> **Trecho selecionado**:
+ + + + + + +
Feito este escorço introdutório, passemos à análise do art. 616 do CPP, que além de estar imbricado no art. 5º, LV da Constituição, (ampla defesa), também se liga ao princípio fundamental inserido no art. 5º, inciso LVII, que determina que “ninguém será considerado culpado até o trânsito em julgado da sentença condenatória”. É o princípio da presunção de inocência, que deve nortear a decisão de deferimento de diligências, reinquirição de testemunhas e interrogatório do acusado fulcrados no artigo 616 do CPP. A consagração do princípio da inocência na Carta Magna (art. 5º, LVII), norma programática e de interpretação, capaz de neutralizar presunções contrárias ao acusado e impor ao intérprete a fiel observância dos princípios do favor libertatis e do in dubio pro reo, este é o sentido do inciso LVII do art. citado. De conseguinte, o princípio da presunção de inocência impede se arguam presunções contrárias ao réu. O que se busca no processo criminal é a verdade real. É justo que os julgadores devem estar atentos a procrastinações e alicantinas, e tutelar por outro lado, com segurança, os direitos de defesa. O ensinamento de José Frederico Marques sintetiza a grandeza e a utilidade do art. 616 do CPP, quando ensina: “As diligências probatórias podem dizer respeito a quaisquer das fontes de convicção admitidas na instrução criminal. O essencial é que sejam necessárias ou úteis ao esclarecimento da verdade”. O fato indiscutível é que o referido artigo oferece uma variante, de grande relevância emblemática. Com a responsabilidade de formar o íntimo convencimento, mediante a livre apreciação da prova, no seu conjunto, tal qual o fez o juiz em primeira instância, os juízes que vão julgar o caso em segunda instância, têm naturalmente, a liberdade de fazer o exame direto dos elementos pessoais de prova, pelo que autoriza o art. 616 (novo interrogatório, reinquirição de testemunhas). Sem necessidade de termo, pois os julgadores estão presentes, e não há outra instância ordinária, para apreciar a questão. A iniciativa de qualquer dessas providências evidencia o animus imparcial e peculiar de nossos julgadores, pois tal atitude tem a marca da judicialidade e da observância dos ditames imperativos da ampla defesa e da presunção de inocência, elencados em nossa Lei Maior. Pode ser solicitada pelo Relator, Revisor ou outro juiz, que fizer parte da Câmara, ou turma.
+ + + + + + +
> **Entradas fornecidas**:

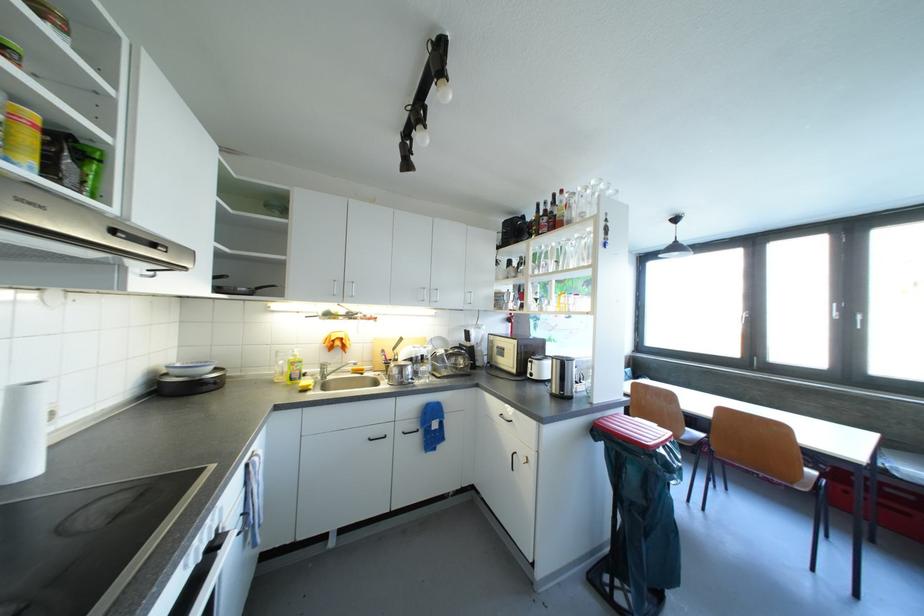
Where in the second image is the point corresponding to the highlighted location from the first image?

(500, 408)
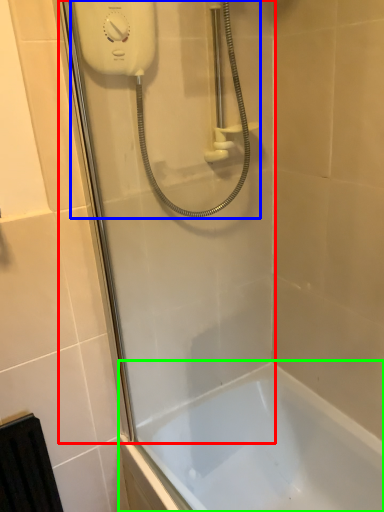
Question: Which is farther away from shower door (highlighted by a red box)? shower (highlighted by a blue box) or bathtub (highlighted by a green box)?

Choices:
 (A) shower
 (B) bathtub

Answer: (B)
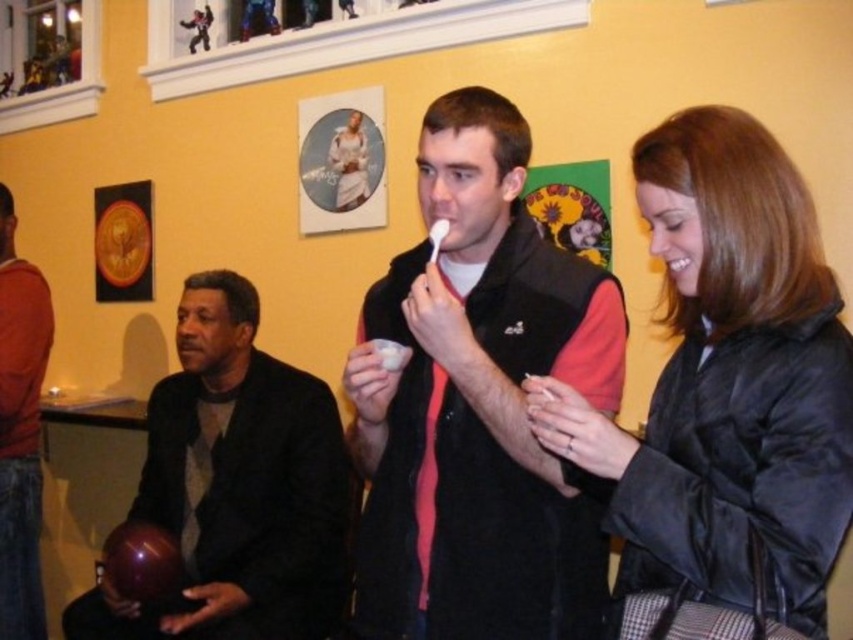
You are at a party and want to know which clothing item takes up more space between the black puffy jacket at center and the black matte vest at center. Which one should you choose?

The black matte vest at center occupies more space than the black puffy jacket at center, so you should choose the black matte vest at center if you want the item that takes up more space.

In the scene shown: You are at a party and want to know which person is shorter between the black puffy jacket at center and the orange cotton shirt at left. Can you determine this based on their positions?

The black puffy jacket at center has a lesser height compared to orange cotton shirt at left, so the person wearing the black puffy jacket at center is shorter.

You are at a party and want to greet the person wearing the orange cotton shirt at left. Which direction should you move from the black puffy jacket at center to reach them?

The orange cotton shirt at left is to the left of the black puffy jacket at center, so you should move to the left from the black puffy jacket at center to reach them.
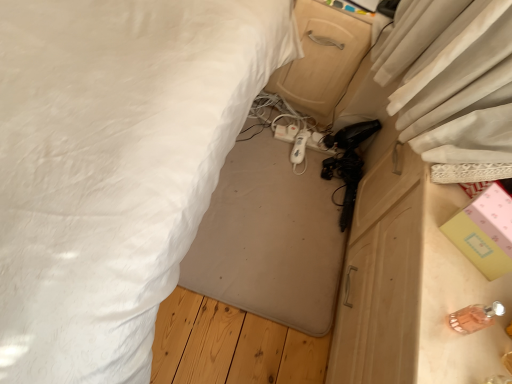
Identify the location of vacant space that is to the left of translucent glass perfume bottle at lower right, the 2th equipment positioned from the left. (422, 301).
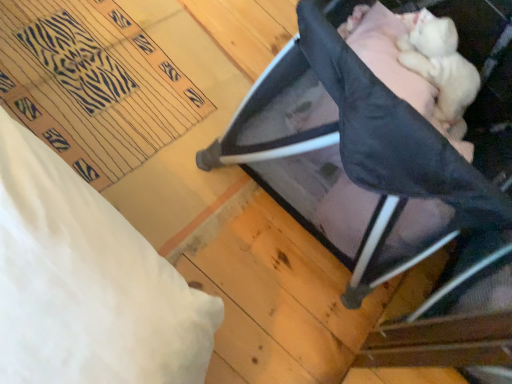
+ + + + + + +
> **Faça o seguinte**:
- 1) Diga se cada afirmação abaixo está de acordo com o trecho sobre o art. 616 do CPP. Responda sim ou não e cite entre aspas as palavras do trecho que decidem. (a) O princípio da presunção de inocência está no art. 5º, inciso LVII, da Constituição. (b) Para os juízes de segunda instância fazerem novo interrogatório, é preciso lavrar termo. (c) Somente o Relator pode solicitar essas providências.
- 2) Reproduza das entradas tudo o que vai da linha que contém "You are at a party and want to know which clothing" até o fim das entradas, com as duas pontas incluídas. Deixe as imagens de fora da resposta.

> **Conjunto de respostas**:
- 1)
(a) Sim: "se liga ao princípio fundamental inserido no art. 5º, inciso LVII".
(b) Não: "Sem necessidade de termo, pois os julgadores estão presentes".
(c) Não: "Pode ser solicitada pelo Relator, Revisor ou outro juiz, que fizer parte da Câmara, ou turma."

- 2)
You are at a party and want to know which clothing item takes up more space between the black puffy jacket at center and the black matte vest at center. Which one should you choose?

The black matte vest at center occupies more space than the black puffy jacket at center, so you should choose the black matte vest at center if you want the item that takes up more space.

In the scene shown: You are at a party and want to know which person is shorter between the black puffy jacket at center and the orange cotton shirt at left. Can you determine this based on their positions?

The black puffy jacket at center has a lesser height compared to orange cotton shirt at left, so the person wearing the black puffy jacket at center is shorter.

You are at a party and want to greet the person wearing the orange cotton shirt at left. Which direction should you move from the black puffy jacket at center to reach them?

The orange cotton shirt at left is to the left of the black puffy jacket at center, so you should move to the left from the black puffy jacket at center to reach them.
Identify the location of vacant space that is to the left of translucent glass perfume bottle at lower right, the 2th equipment positioned from the left. (422, 301).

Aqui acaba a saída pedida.